KPMG webcast spotlights rising global tax controversy risks
KPMG’s June 23 webcast put tax controversy front and center, with Amazon, HP and Intertek speakers joining KPMG tax pros to discuss audit pressure, transfer pricing and global risk.

KPMG’s June 23 webcast, Managing Controversy: The Tax Director’s View, brought together speakers from Amazon, HP and Intertek with Kathleen Agbayani and Jayme Reynolds of KPMG Washington National Tax. The one-hour session carried 1 CPE credit and focused on the growing volume of tax controversies multinationals are facing around the world, a signal that controversy work has moved deeper into the day-to-day load for tax teams.

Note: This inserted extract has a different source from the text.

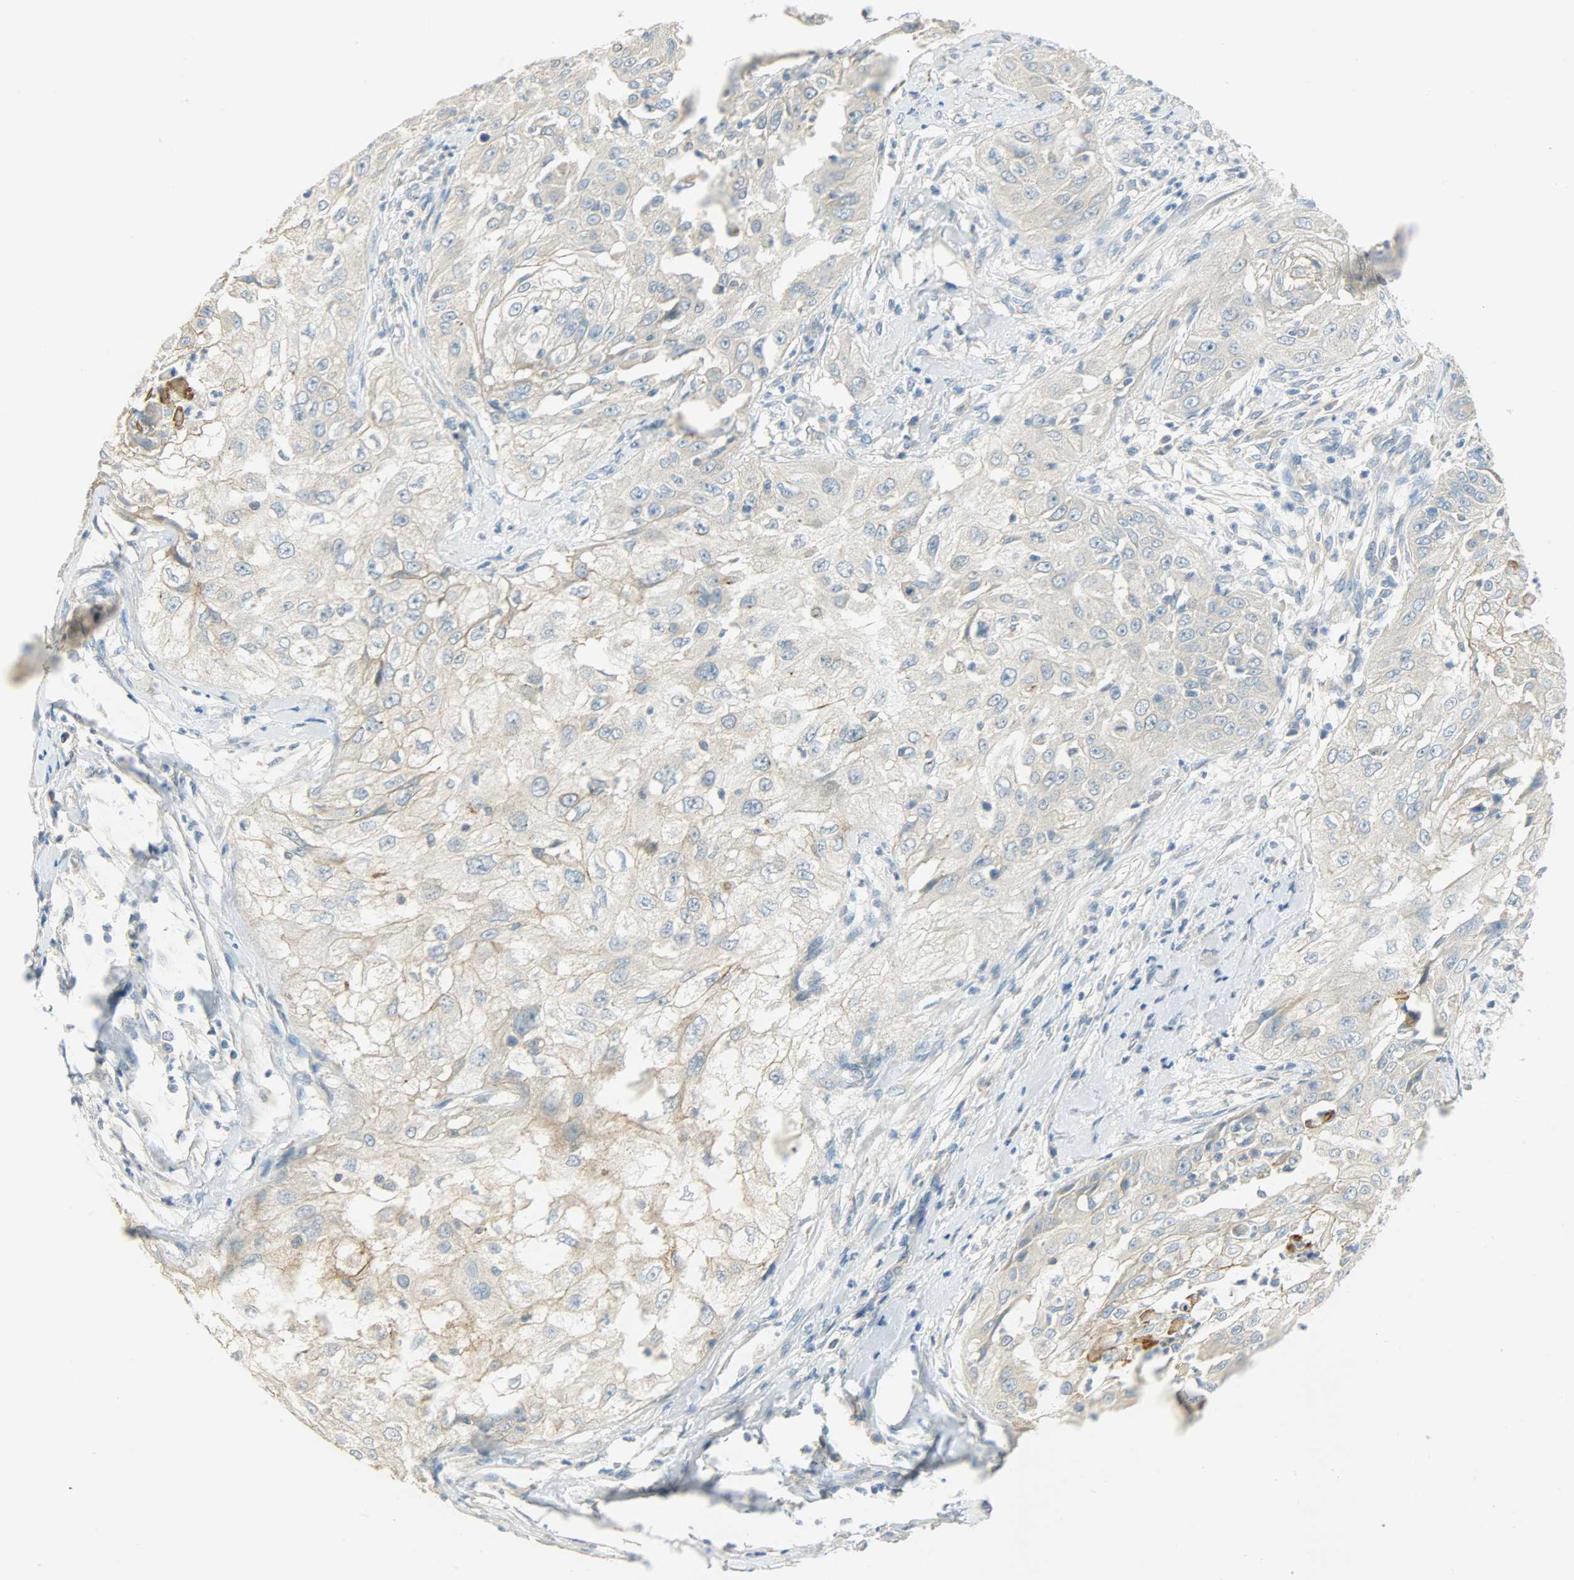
{"staining": {"intensity": "weak", "quantity": ">75%", "location": "cytoplasmic/membranous"}, "tissue": "cervical cancer", "cell_type": "Tumor cells", "image_type": "cancer", "snomed": [{"axis": "morphology", "description": "Squamous cell carcinoma, NOS"}, {"axis": "topography", "description": "Cervix"}], "caption": "Weak cytoplasmic/membranous positivity for a protein is present in about >75% of tumor cells of cervical squamous cell carcinoma using immunohistochemistry (IHC).", "gene": "DSG2", "patient": {"sex": "female", "age": 64}}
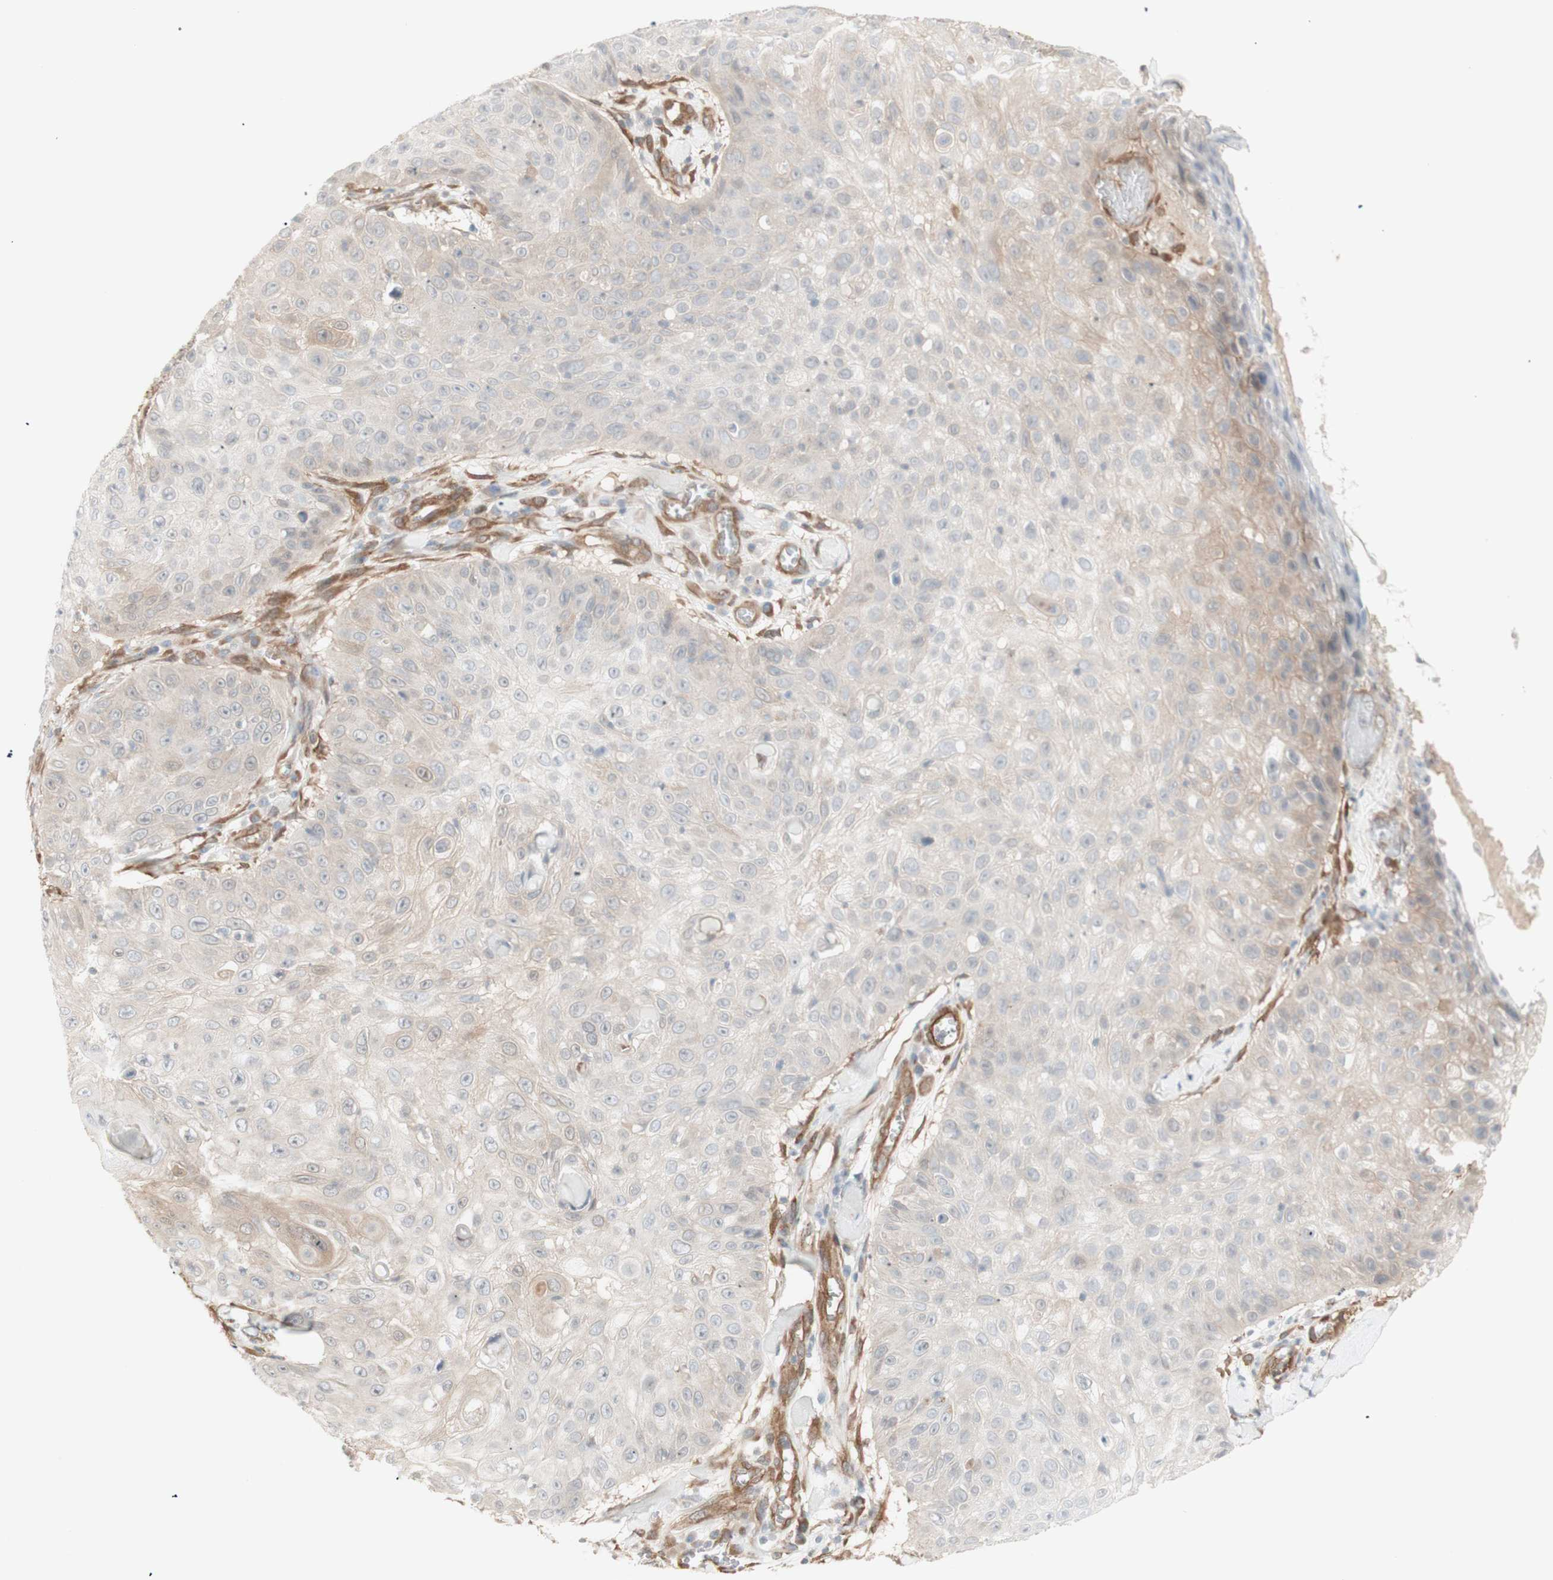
{"staining": {"intensity": "weak", "quantity": ">75%", "location": "cytoplasmic/membranous"}, "tissue": "skin cancer", "cell_type": "Tumor cells", "image_type": "cancer", "snomed": [{"axis": "morphology", "description": "Squamous cell carcinoma, NOS"}, {"axis": "topography", "description": "Skin"}], "caption": "Tumor cells display low levels of weak cytoplasmic/membranous expression in about >75% of cells in skin cancer (squamous cell carcinoma).", "gene": "CNN3", "patient": {"sex": "male", "age": 86}}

The discussion centered on trends in tax and transfer pricing controversy, the current IRS audit environment, and how companies are assessing and addressing controversy risk. For KPMG professionals, that puts more pressure on the front end of the work. Tax directors now have to document positions, defend intercompany pricing and escalate weak points earlier, long before an audit notice turns a filing position into a dispute. The practical demand is shifting toward people who can handle technical tax issues, data discipline and client communication in the same engagement.

That pressure lines up with KPMG’s own 2025 transfer pricing year-in-review, which said companies should invest in advanced data management and technology solutions to support tax audits and reporting. KPMG said recent transfer pricing developments include new rules in Brazil, expanded guidance in the Middle East, increased disputes across the world and growing issues tied to tariffs and trade policy. For advisers inside the firm, that means more specialization around controversy readiness, more coordination across jurisdictions and more work helping clients build records that can survive scrutiny in more than one country at once.
The IRS Large Business and International Division remains the main audit home for many multinational matters, covering domestic and foreign businesses with U.S. tax reporting requirements and assets of at least $10 million. The IRS issued interim guidance on July 25, 2025, aimed at making LB&I examinations more customer-driven, consistent and efficient, and it also issued an advance pricing agreement announcement on March 27, 2025, showing APAs remain part of the dispute-management toolkit. The IRS has also said it wants to increase audit rates for large corporations, high-income individuals and large partnerships, which keeps transfer pricing at the center of controversy work for the firms that advise them.